D. Lenz
Forscher vermuten, dass im Jahr 774 oder im Jahr 775 die Erde von einem Gammablitz getroffen wurde. Grund zu der Annahme liefern Baumringe, dessen Geschichte nicht zu dem Ausbruch einer Supernova oder einer starken Sonneneruption passen.
Jena (Deutschland). Ein Gammaausbruch (auch Gammablitz genannt) ist ein kosmischer Strahlenausbruch der Superlative. Dabei wird von einem Himmelskörper in einer Sekunde mehr Energie freigesetzt, als es unsere Sonne in 10 Milliarden Jahren macht. Durch die extrem hohe Strahlungsmenge sind Gammaausbrüche die größte kosmische Gefahr für die Erde, vor der wir uns nicht schützen können.
Das die Erde von einem schwächeren und sehr, sehr weit entfernten Gammablitz getroffen wurde, legen Untersuchungen von Baumringen aus dem Jahr 774 und 775 nahe. In dieser Zeit ist der Gehalt an Kohlenstoff-14 (C14) plötzlich rasant angestiegen und danach wieder auf den Normalpegel gesunken. Diesen Anstieg des radioaktiven Isotop lässt sich in alten Bäumen auf der ganzen Welt nachweisen.

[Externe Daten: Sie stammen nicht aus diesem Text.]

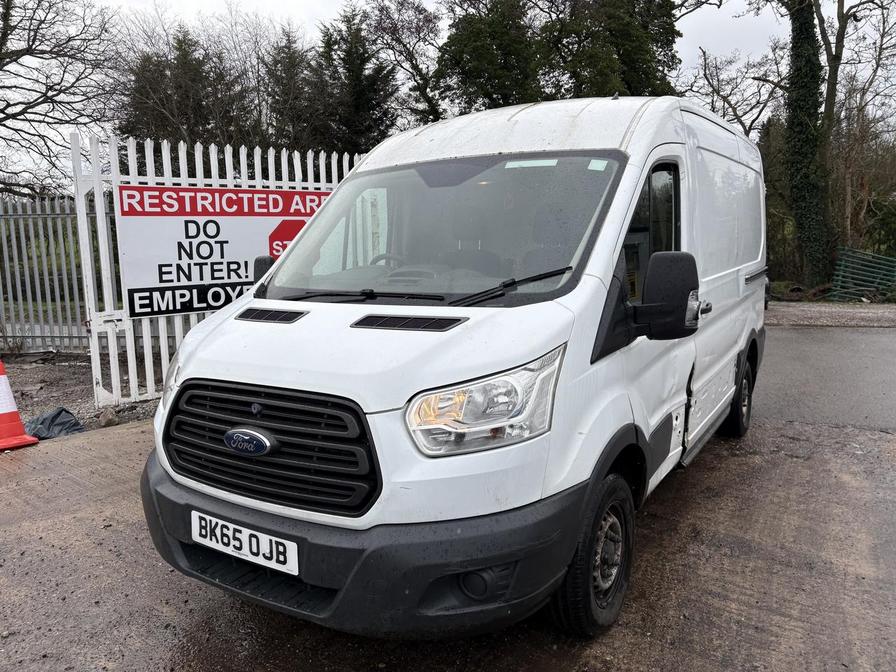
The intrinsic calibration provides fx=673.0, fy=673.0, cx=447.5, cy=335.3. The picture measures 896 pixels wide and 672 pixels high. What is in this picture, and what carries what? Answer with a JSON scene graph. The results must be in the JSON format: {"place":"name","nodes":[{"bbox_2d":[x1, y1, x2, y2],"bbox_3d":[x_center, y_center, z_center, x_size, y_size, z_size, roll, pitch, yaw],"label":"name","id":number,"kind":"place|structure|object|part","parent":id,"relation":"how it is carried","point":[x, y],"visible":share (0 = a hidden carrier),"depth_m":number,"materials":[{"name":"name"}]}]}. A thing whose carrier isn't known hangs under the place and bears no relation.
{"place":"outdoors","nodes":[
{"label":"outdoors","id":0,"kind":"place"},
{"bbox_2d":[0,350,160,432],"label":"gravel ground","id":1,"kind":"structure","parent":0,"point":[76,409],"materials":[{"name":"grey"}]},
{"bbox_2d":[0,195,100,352],"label":"metal fence","id":2,"kind":"object","parent":1,"relation":"on","point":[2,305],"visible":0.71,"depth_m":8.55,"materials":[{"name":"grey metal"}]},
{"bbox_2d":[97,407,118,426],"bbox_3d":[-2.682,0.640,5.308,0.164,0.147,0.201,-5,9,-27],"label":"rock","id":3,"kind":"object","parent":1,"relation":"on","point":[102,418],"visible":0.89,"depth_m":5.25,"materials":[{"name":"grey stone"}]},
{"bbox_2d":[0,0,895,184],"label":"sky","id":4,"kind":"structure","parent":0,"point":[683,48],"materials":[{"name":"white"}]},
{"bbox_2d":[0,341,895,671],"label":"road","id":5,"kind":"structure","parent":0,"point":[800,607],"materials":[{"name":"grey concrete"}]},
{"bbox_2d":[0,360,38,451],"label":"traffic cone","id":6,"kind":"object","parent":5,"relation":"on","point":[4,384],"visible":1,"depth_m":4.76,"materials":[{"name":"orange plastic"}]},
{"bbox_2d":[139,94,770,642],"bbox_3d":[0.602,-0.202,3.854,1.805,1.966,4.479,5,10,34],"label":"white van","id":7,"kind":"object","parent":5,"relation":"on","point":[307,320],"visible":0.93,"depth_m":2.37,"materials":[{"name":"white metal"}]},
{"bbox_2d":[191,509,297,574],"bbox_3d":[-0.727,0.726,2.377,0.537,0.139,0.085,5,10,34],"label":"license plate","id":8,"kind":"object","parent":7,"relation":"attached to","point":[253,539],"visible":0.95,"depth_m":2.34,"materials":[{"name":"white plastic"}]},
{"label":"grille","id":9,"kind":"part","parent":7,"relation":"part of","materials":[{"name":"black plastic"}]},
{"label":"windshield","id":10,"kind":"part","parent":7,"relation":"part of","materials":[{"name":"clear glass"}]},
{"label":"headlight","id":11,"kind":"part","parent":7,"relation":"part of","materials":[{"name":"clear plastic"}]},
{"label":"wiper","id":12,"kind":"part","parent":7,"relation":"part of","materials":[{"name":"black"}]},
{"label":"roof","id":13,"kind":"part","parent":7,"relation":"part of","materials":[{"name":"white metal"}]},
{"bbox_2d":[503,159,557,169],"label":"windshield sticker","id":14,"kind":"object","parent":7,"relation":"attached to","point":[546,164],"visible":0.98,"depth_m":2.97,"materials":[{"name":"white paper"}]},
{"label":"wheel","id":15,"kind":"part","parent":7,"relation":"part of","materials":[{"name":"black rubber"}]},
{"bbox_2d":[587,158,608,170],"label":"windshield sticker","id":16,"kind":"object","parent":7,"relation":"attached to","point":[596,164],"visible":0.98,"depth_m":2.83,"materials":[{"name":"white paper"}]},
{"label":"window","id":17,"kind":"part","parent":7,"relation":"part of","materials":[{"name":"clear glass"}]},
{"label":"wheel","id":18,"kind":"part","parent":7,"relation":"part of","materials":[{"name":"black rubber"}]},
{"bbox_2d":[754,322,895,433],"label":"asphalt road","id":19,"kind":"structure","parent":0,"point":[794,352],"materials":[{"name":"grey asphalt"}]},
{"label":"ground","id":20,"kind":"structure","parent":0},
{"bbox_2d":[24,407,84,439],"bbox_3d":[-3.007,0.656,5.071,0.525,0.198,0.493,5,10,34],"label":"plastic bag","id":21,"kind":"object","parent":20,"relation":"on","point":[54,416],"visible":0.71,"depth_m":5.00,"materials":[{"name":"plastic"}]},
{"bbox_2d":[0,0,120,198],"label":"bare tree","id":22,"kind":"object","parent":20,"relation":"on","point":[8,2],"visible":0.97,"depth_m":13.97,"materials":[{"name":"brown plant"}]},
{"bbox_2d":[117,24,250,149],"bbox_3d":[-8.990,-6.350,22.961,5.186,7.994,5.066,5,10,34],"label":"evergreen tree","id":23,"kind":"object","parent":20,"relation":"on","point":[184,68],"visible":0.52,"depth_m":21.73,"materials":[{"name":"plant"}]},
{"bbox_2d":[71,131,364,405],"bbox_3d":[-1.914,-0.702,6.636,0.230,2.229,2.950,5,10,34],"label":"white fence","id":24,"kind":"object","parent":20,"relation":"on","point":[114,392],"visible":0.33,"depth_m":5.77,"materials":[{"name":"white metal"}]},
{"bbox_2d":[112,184,331,316],"bbox_3d":[-1.911,-0.798,6.140,2.366,1.067,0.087,-7,11,-39],"label":"sign","id":25,"kind":"object","parent":24,"relation":"attached to","point":[192,279],"visible":0.76,"depth_m":5.87,"materials":[{"name":"white"}]},
{"bbox_2d":[260,26,317,149],"bbox_3d":[-5.607,-6.843,24.679,3.664,8.372,3.756,5,10,34],"label":"conifer tree","id":26,"kind":"object","parent":20,"relation":"on","point":[288,68],"visible":0.48,"depth_m":23.69,"materials":[{"name":"plant"}]},
{"bbox_2d":[308,7,397,154],"bbox_3d":[-3.470,-7.111,24.809,4.339,9.396,4.310,5,10,34],"label":"conifer tree","id":27,"kind":"object","parent":20,"relation":"on","point":[360,63],"visible":0.55,"depth_m":23.76,"materials":[{"name":"plant"}]},
{"bbox_2d":[361,0,446,128],"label":"bare tree","id":28,"kind":"object","parent":20,"relation":"on","point":[410,59],"visible":0.72,"depth_m":25.10,"materials":[{"name":"brown plant"}]},
{"bbox_2d":[438,0,682,112],"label":"evergreen tree","id":29,"kind":"object","parent":20,"relation":"on","point":[639,42],"visible":0.55,"depth_m":19.12,"materials":[{"name":"green plant"}]},
{"bbox_2d":[685,46,784,138],"bbox_3d":[10.245,-6.174,23.896,4.850,8.323,5.006,-5,9,-26],"label":"bare tree","id":30,"kind":"object","parent":20,"relation":"on","point":[713,108],"visible":0.57,"depth_m":23.23,"materials":[{"name":"plant"}]},
{"bbox_2d":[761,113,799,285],"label":"shrub","id":31,"kind":"object","parent":20,"relation":"on","point":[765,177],"visible":0.4,"depth_m":18.68,"materials":[{"name":"green plant"}]},
{"bbox_2d":[684,0,895,292],"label":"bare tree","id":32,"kind":"object","parent":20,"relation":"on","point":[830,66],"visible":0.93,"depth_m":16.70,"materials":[{"name":"plant"}]},
{"bbox_2d":[783,0,832,290],"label":"ivy-covered tree","id":33,"kind":"object","parent":20,"relation":"on","point":[806,128],"visible":0.88,"depth_m":15.48,"materials":[{"name":"green plant"}]},
{"bbox_2d":[765,301,895,326],"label":"gravel strip","id":34,"kind":"object","parent":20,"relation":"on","point":[820,313],"visible":0.52,"depth_m":11.93,"materials":[{"name":"grey gravel"}]},
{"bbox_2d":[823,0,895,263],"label":"bare tree","id":35,"kind":"object","parent":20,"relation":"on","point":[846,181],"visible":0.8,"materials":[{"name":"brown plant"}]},
{"bbox_2d":[829,247,895,301],"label":"green fence","id":36,"kind":"object","parent":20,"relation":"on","point":[843,262],"visible":0.83,"depth_m":15.30,"materials":[{"name":"green metal"}]}
]}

Kohlenstoff-14 kann sich in der oberen Erdatmosphäre mit dem dort vorkommenden Stickstoff bilden - aber nur, wenn eine besonders energiereiche Strahlung auf die Atmosphäre trifft. Beryllium-10 entsteht auf eine ähnliche Weise und wurde für den entsprechenden Zeitraum in allen Bohrkernen in der Antarktis nachgewiesen.
Die Wissenschaftler vermuteten zuerst, dass eine Supernova oder ein starker Ausbruch unserer Sonne für den Kohlenstoff-14-Anstieg verantwortlich gewesen waren. Jedoch passen diese Hypothesen nicht komplett zu den Funden.
Gegen eine Supernova-Explosion sprechen zum einen die nicht vorhandenen Aufzeichnungen damaliger Astronomen, die sehr detaillierte und umfangreiche Himmelsbeobachtungen machten. Zum anderen muss für einen so extremen Kohlenstoff-14-Anstieg die Supernova im erdnahen Umwelt gewesen sein und damit müsste die Supernova für Astronomen heute immer noch zu sein, denn alleine die Explosion des Sterns dauert nicht selten weniger als 1.000 Jahre.
Gegen einen starken Sonnensturm spricht das Spektrum der Strahlung, wie Ralph Neuhäuser von der Universität Jena erklärt. "Es ist möglich, dass die Sonne viel stärkere Stürme Richtung Erde schickt als die, die wir bisher beobachtet haben. Die Art der dabei freigesetzten Strahlung würde zwar zu einem Anstieg der C-14-Konzentration führen, im Verhältnis dazu aber nicht zu so stark steigenden Be-10-Werten."
Neuhäuser und seine Kollegen haben eine ganz andere Theorie, die zu allen Funden passen: Ein Gammablitz, der die Erde für den Bruchteil einer Sekunde getroffen hat. Anders als eine Supernova, muss ein Gammaausbruch nicht zwingend sichtbar sein. Aus diesem Grund existieren auch keine historischen Aufzeichnungen.
Wie die Forscher im Fachmagazin Monthly Notices of the Royal Astronomical Society berichten, muss die Quelle des Gammaausbruches etwa 3.000 bis 12.000 Lichtjahre von der Erde entfernt liegen. Hätte der Gammablitz eine kürzere Distanz bis zur Erde zurück legen müssen oder währe es ein größerer Ausbruch gewesen, dann hätte diese eine Sekunde im Jahr 774 oder im Jahr 775 alles Leben auf der Erde von einer Sekunde auf die andere ausgelöscht.
Wissenschaftler haben geschätzt, dass Gammablitze in einer gefährlichen Nähe zur Erde etwa alle 2,3 bis 6 Millionen Jahre entstehen. Bleibt zu hoffen, dass die Erde in den nächsten Millionen Jahren von weiteren und intensiveren Gammablitzen verschont bleibt.